> _Information given_:
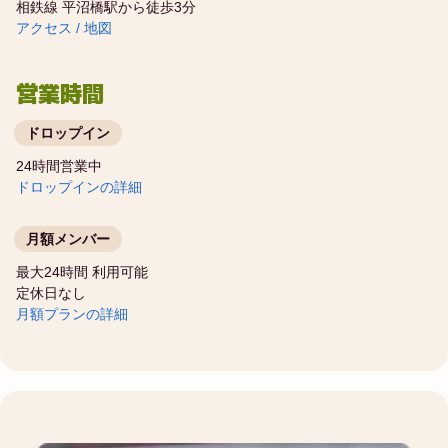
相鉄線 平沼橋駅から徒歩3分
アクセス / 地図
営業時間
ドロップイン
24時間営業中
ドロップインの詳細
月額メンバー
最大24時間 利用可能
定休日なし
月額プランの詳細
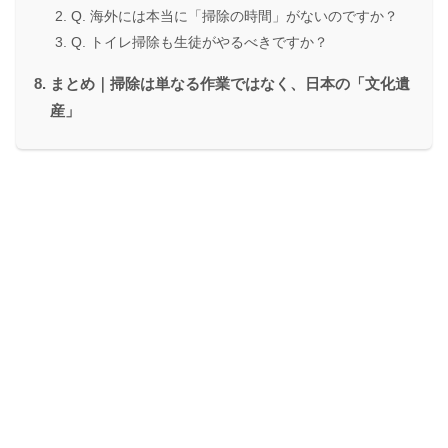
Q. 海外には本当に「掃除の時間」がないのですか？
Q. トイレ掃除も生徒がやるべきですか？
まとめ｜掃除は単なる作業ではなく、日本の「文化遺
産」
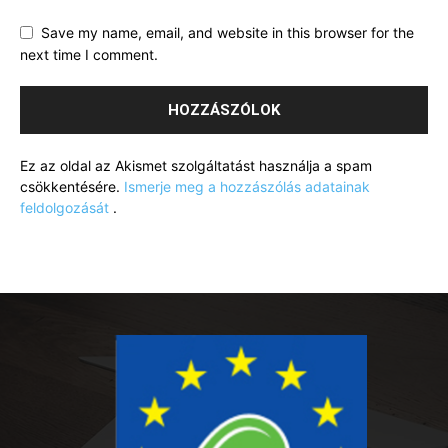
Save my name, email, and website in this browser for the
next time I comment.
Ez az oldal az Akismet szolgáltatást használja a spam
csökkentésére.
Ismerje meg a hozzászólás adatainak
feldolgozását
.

---

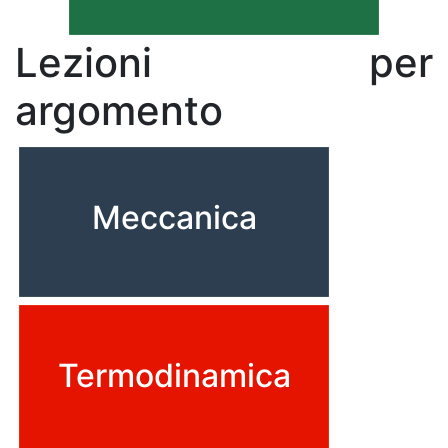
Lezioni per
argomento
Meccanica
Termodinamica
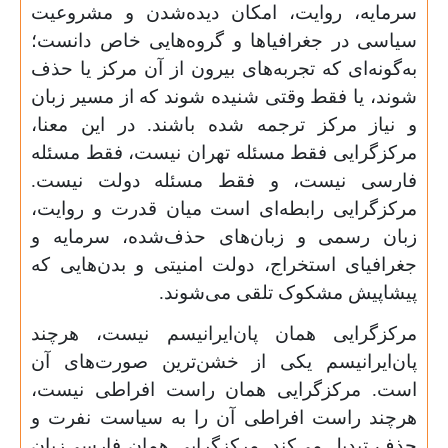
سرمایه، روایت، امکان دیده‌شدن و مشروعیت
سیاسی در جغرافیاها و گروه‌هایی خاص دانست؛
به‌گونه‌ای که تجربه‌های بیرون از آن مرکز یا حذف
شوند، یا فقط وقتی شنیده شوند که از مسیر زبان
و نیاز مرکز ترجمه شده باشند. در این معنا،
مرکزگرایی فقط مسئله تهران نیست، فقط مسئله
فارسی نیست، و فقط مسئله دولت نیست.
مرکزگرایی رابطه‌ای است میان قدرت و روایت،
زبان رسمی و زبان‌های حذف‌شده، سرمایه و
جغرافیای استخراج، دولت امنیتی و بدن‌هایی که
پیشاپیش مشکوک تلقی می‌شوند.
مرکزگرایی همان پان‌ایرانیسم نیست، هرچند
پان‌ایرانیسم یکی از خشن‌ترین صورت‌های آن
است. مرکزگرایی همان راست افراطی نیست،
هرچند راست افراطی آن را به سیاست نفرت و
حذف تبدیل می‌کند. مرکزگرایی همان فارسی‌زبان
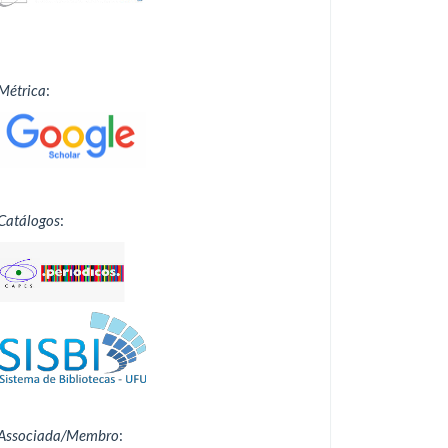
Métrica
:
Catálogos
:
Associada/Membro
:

> _Work item_: Copy the part of the material that begins with the line containing "سرمایه، روایت، امکان دیده‌شدن و مشروعیت" and ends with the line containing "فارسی نیست، و فقط مسئله دولت نیست.". Keep every line unchanged, including both end lines.

> _Result_:
سرمایه، روایت، امکان دیده‌شدن و مشروعیت
سیاسی در جغرافیاها و گروه‌هایی خاص دانست؛
به‌گونه‌ای که تجربه‌های بیرون از آن مرکز یا حذف
شوند، یا فقط وقتی شنیده شوند که از مسیر زبان
و نیاز مرکز ترجمه شده باشند. در این معنا،
مرکزگرایی فقط مسئله تهران نیست، فقط مسئله
فارسی نیست، و فقط مسئله دولت نیست.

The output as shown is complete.